Gross profit within our Industrial Specialties segment increased $3.2 million to $12.8 million in the first quarter of 2006 from $9.6 million in the first quarter of 2005. Gross profit margins at Industrial Specialties were approximately 28.8% and 24.9% for the quarters ended March 31, 2006 and 2005, resepctively. Of the increase in gross profit, approximately $1.5 million is attributed to the sales level increase between years, $0.8 million is due to improved material margins, and $0.9 million is due to lower conversion costs as a percentage of sales as a result of greater sales volumes.

31




Selling, general and administrative expenses increased $0.6 million to $4.3 million in the first quarter 2006 from $3.7 in first quarter 2005, but spending as a percentage of sales of 9.7% and 9.5%, respectively, was approximately flat between years.

Operating profit in the first quarter of 2006 increased $2.5 million to $8.4 million from $5.9 million in the first quarter 2005. Operating profit margin within Industrial Specialties improved to 18.9% for the three months ended March 31, 2006 compared to 15.3% from the year-ago period primarily due to the increased sales volumes across all businesses, improved material margin, and reduced variable and fixed selling expense as a percentage of sales.

Corporate Expenses and Management Fees.   Corporate office expenses and management fees increased approximately $0.7 million to $6.3 million for the three months ended March 31, 2006 from $5.6 million for the three months ended March 31, 2005. The increase between years is due to increased accounting and audit costs of $0.5 million; increased costs associated with the Company’s self-insured programs of $0.2 million; and increased employee compensation costs of $0.3 million as a result of implementation of SFAS No. 123R, “Accounting for Stock-Based Compensation.”

Other Expense, Net.   Interest expense increased approximately $1.7 million to $19.9 million for the three months ended March 31, 2006 as compared to $18.2 million for the three months ended March 31, 2005. The increase is primarily the result of an increase in our weighted average interest rate on variable rate borrowings from approximately 6.1% during the first quarter 2005 to approximately 8.1% during first quarter 2006, offset in part by a reduction in weighted average borrowings from approximately $375 million during first quarter 2005 to approximately $335 million in first quarter 2006. During the three months ended March 31, 2006, other, net decreased $0.3 million to $0.8 million as compared to $1.1 million for the three months ended March 31, 2005. In first quarter 2006, $1.1 million of expenses incurred in connection with use of the Company’s receivables securitization facility were partially offset by gains on transaction denominated in foreign currencies of approximately $0.3 million. In first quarter 2005, we incurred $0.9 million of expenses in connection with use of the receivables securitization facility and $0.2 million of losses on transactions denominated in foreign currencies.

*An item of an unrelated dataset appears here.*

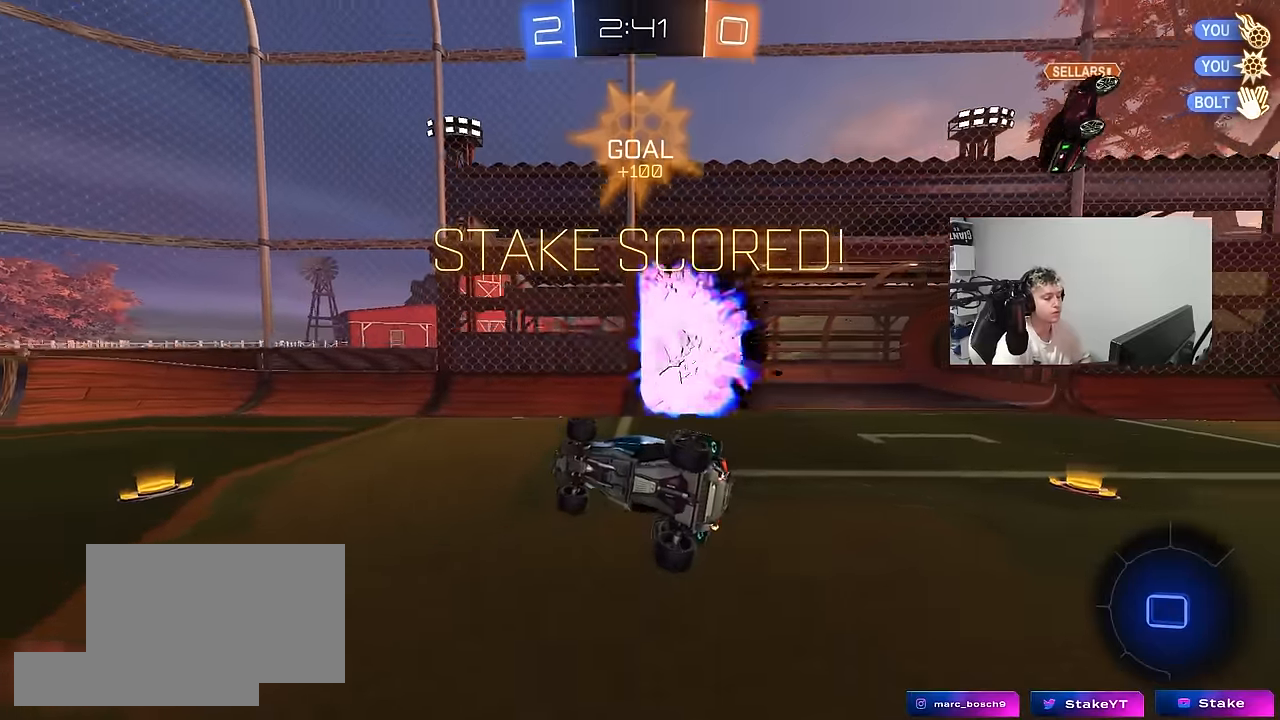
{"keys": [], "mouse": [], "events": []}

Income Taxes.   The effective income tax rates for the three months ended March 31, 2006 and 2005 were 38.0% and 36.8%, respectively.

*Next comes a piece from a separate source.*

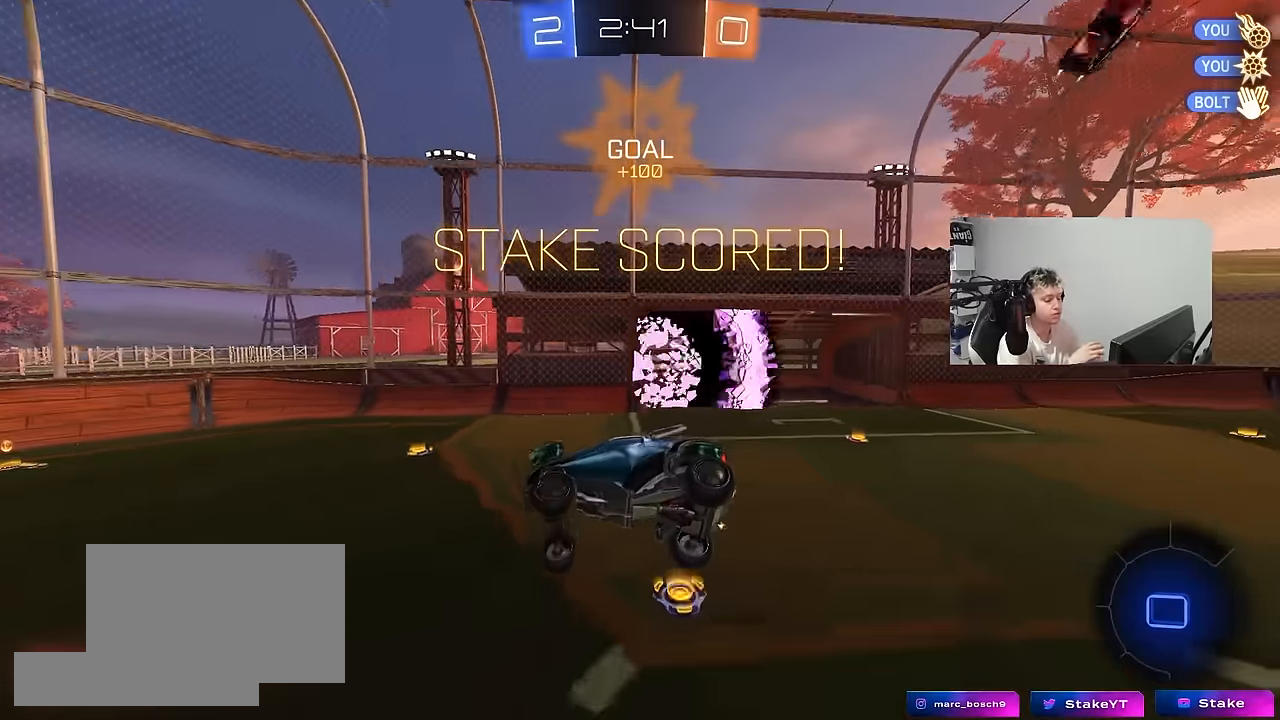
{"keys": [], "mouse": [], "events": []}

Discontinued Operations.   In fourth quarter 2005, the Board of Directors authorized management to move forward with its plan to sell our industrial fasteners operations, which consists of operations located in Frankfort, Indiana; Wood Dale, Illinois; and Lakewood, Ohio. In the first quarter 2006, the loss from discontinued operations, net of income tax benefit was $1.3 million compared to a loss from discontinued operations of $1.1 million in the same period a year ago. See Note 2 to our consolidated financial statements in Part I, Item 1 of this report on Form 10Q.

Liquidity and Capital Resources

Cash Flows

Cash provided by operating activities for the three months ended March 31, 2006 was approximately $11.0 million as compared to cash used for operations of $11.4 million for the three months ended March 31, 2005. The improvement between years is primarily the result of improved working capital management during the first quarter of 2006, principally lower levels of receivables due to improved collections and higher levels of accounts payable and accrued liabilities, offset by slightly higher inventory levels at March 31, 2006 in support of expected levels of sales activity for second quarter 2006.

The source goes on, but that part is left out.